During the ministerial talks in October, Suh and Esper also revealed differences on the matter, as Suh vowed efforts for the swift transition, while Esper said it will take more time. In their joint communique, they did not specify when a FOC test and a subsequent Full Mission Capability (FMC) test would be conducted.

"The OPCON issue is going on within a systematic, diplomatic framework so that I don't believe it would be affected very much by any political changes," Rep. Kim Han-jung of the ruling Democratic Party said.

"The two sides vowed to continue close consultations on the matter, and the Moon government has said it takes a flexible stance," he said.

Defense Minister Jeong Kyeong-doo (R) moves past his Japanese counterpart Taro Kono at the venue of the 6th Association of Southeast Asian Nations Defense Ministers' Meeting-Plus gathering in Bangkok on Nov. 18, 2019. (Yonhap).
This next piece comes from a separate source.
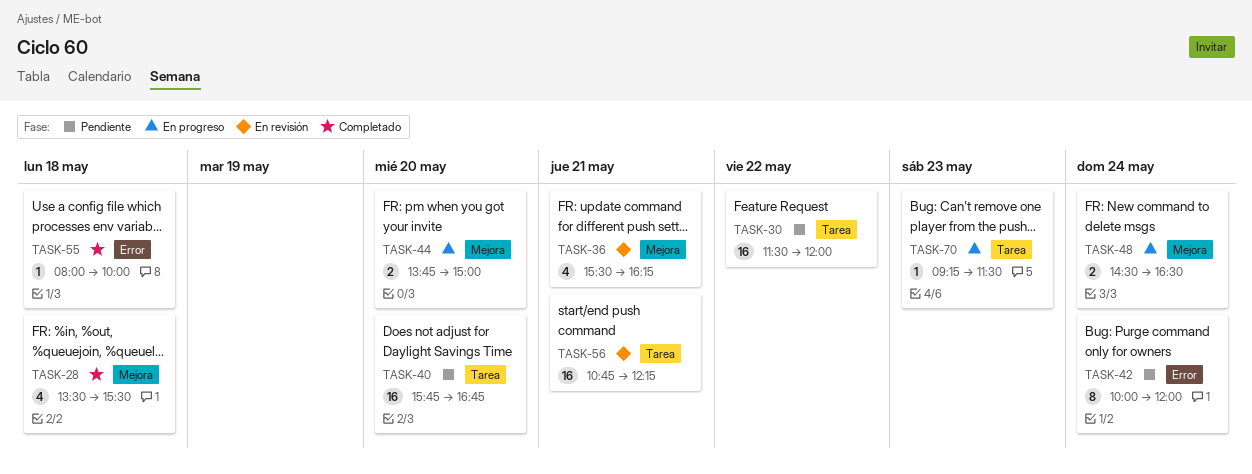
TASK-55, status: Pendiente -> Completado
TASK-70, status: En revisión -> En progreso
Biden's emphasis on the alliance will also likely lead to a growing call on its two close Asian allies, Seoul and Tokyo, to strive for improving bilateral relationships, which have been at one of their lowest ebbs in recent years over historic and diplomatic issues that have spilled over to the economic and military realms.

Last year, the South Korean government decided not to renew the General Security of Military Information Agreement (GSOMIA), a bilateral military information-sharing pact with Japan, in protest of its export curbs, though it suspended the decision at the last minute amid U.S. pressure against its termination.

Washington sees it as a key tool for the trilateral security cooperation with the two Asian allies and has called for its restoration.

"Trump has not been very much concerned about the trilateral security framework, but Biden is different. In the face of security challenges, such as China and North Korea, Biden is likely to prioritize the security cooperation among the three sides, so that it is our urgent task to be fully prepared," said Cho Tae-yong, a diplomat-turned-lawmaker of the main opposition People Power Party.